Security News #0x4A
- Apache Struts versions 2.0.0 through 2.3.15 are vulnerable to remote code execution attacks. The underlying vulnerability is labelled CVE 2013-2251.
- Samsung television sets are vulnerable to a remote DoS attack, caused by an overlarge GET request to a web server it is running. No really, I am serious here. No, I don’t know why you would put a web server on a TV. Maybe because they thought adding a popcorn maker would simply be silly? The attack is due to Malik Mesellem, and I saw it on Packetstorm. The underlying vulnerability is CVE 2013-2890. You can even watch a YouTube video of the hack on your TV. If is still working.
- You can also hack into the FOSCAM IP-Camera.
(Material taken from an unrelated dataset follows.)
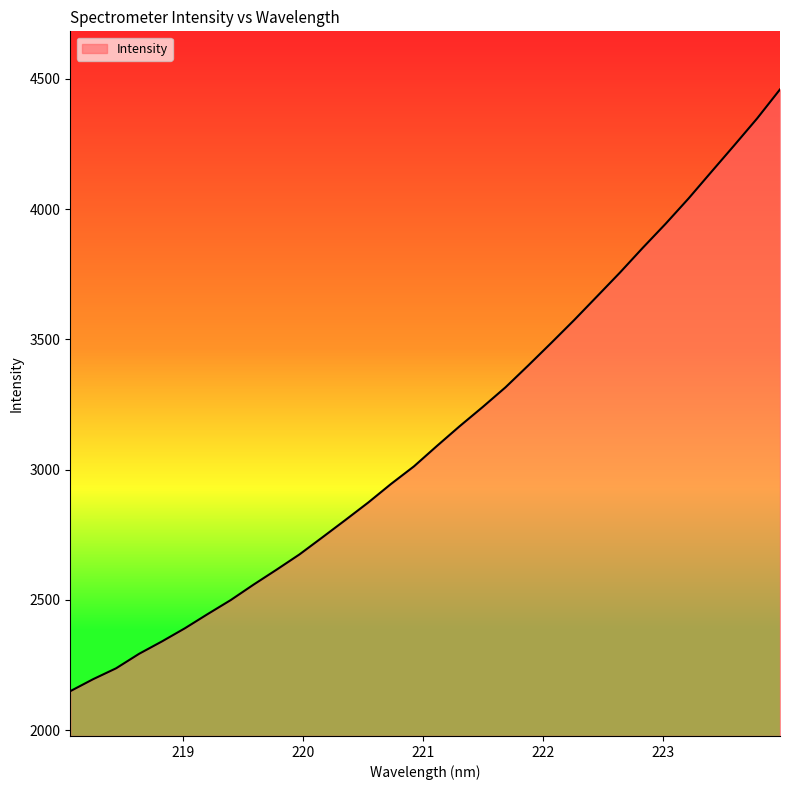

What is the greatest value displayed?

4459.9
Corelabs announced on Bugtraq that they can browse the
/tmpfs) subdirectories without authentication.
- Jay Freeman (saurik) has a pair of nice articles on the recently announced Android signing vulnerabilities. These are full of the technical details for the problem, and includes some detailed methods on hot to exploit the issue.
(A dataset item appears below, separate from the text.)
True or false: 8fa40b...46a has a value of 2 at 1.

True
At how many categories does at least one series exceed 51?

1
- Vupen has some technical details for the EPATHOBJ::pprFlattenRec() privilege escalation exploit of MS13-053 (CVE 2013-3660) originally found by Tavis Ormandy.
- The folks at the Sucuri Blog have a great dissection of an attack that was made on a WordPress 3.5.2 honeypot; the attack was launched via a brute-force attack on the wp-admin password. What is somewhat more interesting is what the attackers did after they gained access to the system. Well worth a look.
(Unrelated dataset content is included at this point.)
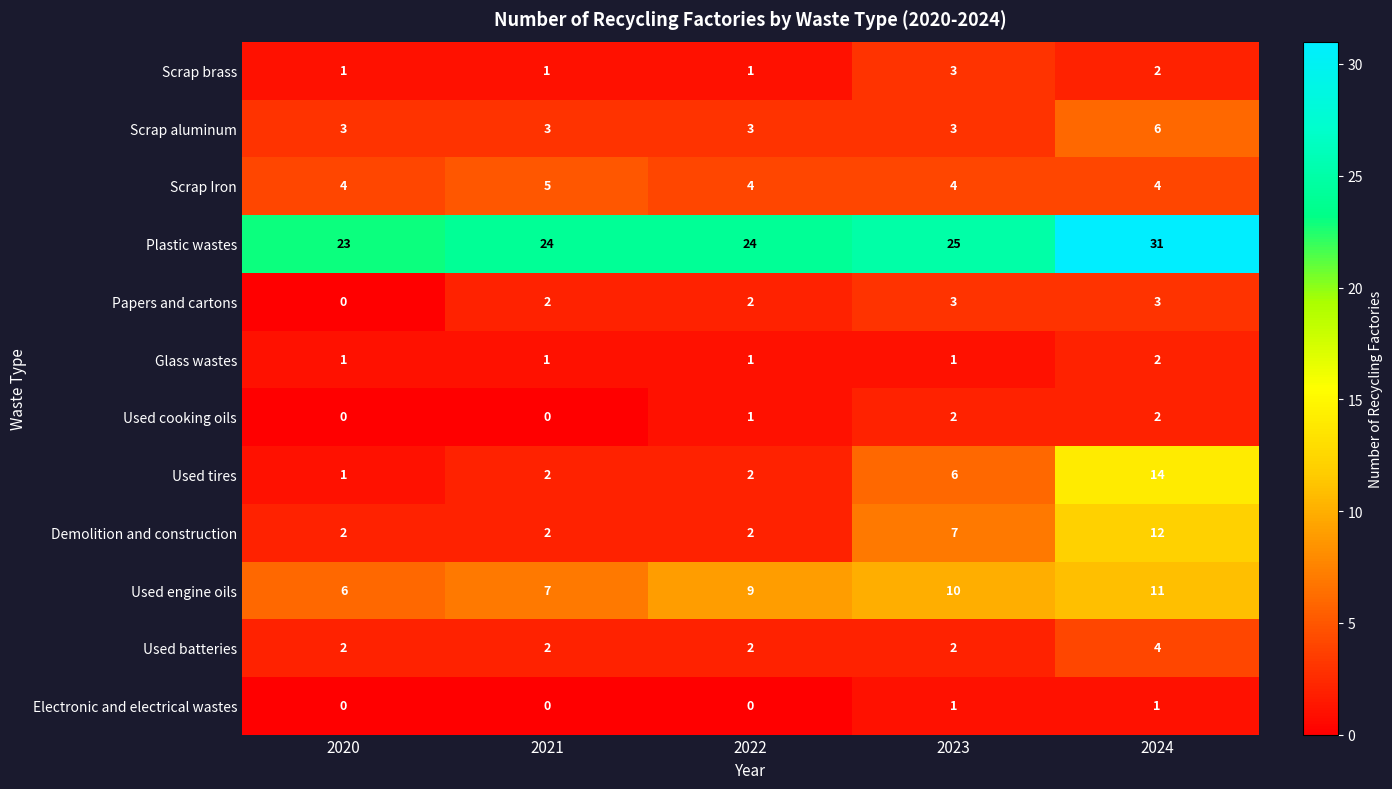

What is the greatest value displayed?

31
- The Ubuntu Forums were attacked, and password hashes compromised. If you have an account there, be sure that you have changed your password(s)! Ars Technica reports that 1.82 million hashes were compromised; apparently they used MD5 with a per-user salt.
- And while we are talking about breaches, TechCrunch reports that Apple’s iOS Developer Center was breached as well. Be sure to read the comment section though, as there Ibrahim Balic takes credit for the attack. The response from Securosis could not be more apt. You may also want to check out The Guardian’s take; they also report that 275,000 accounts were compromised.
- The Economist describes how Nordstrom apparently used wi-fi networks to track shoppers in their stores. The article goes on to discuss the kinds of information that could be leaked through this approach.
- The folks at SRLabs announced a way to potentially clone as many as 500 million SIM cards. The folks at Naked Security have some perspective.
- In Maryland news, the local company Sourcefire, developers of Snort has been bought by Cisco.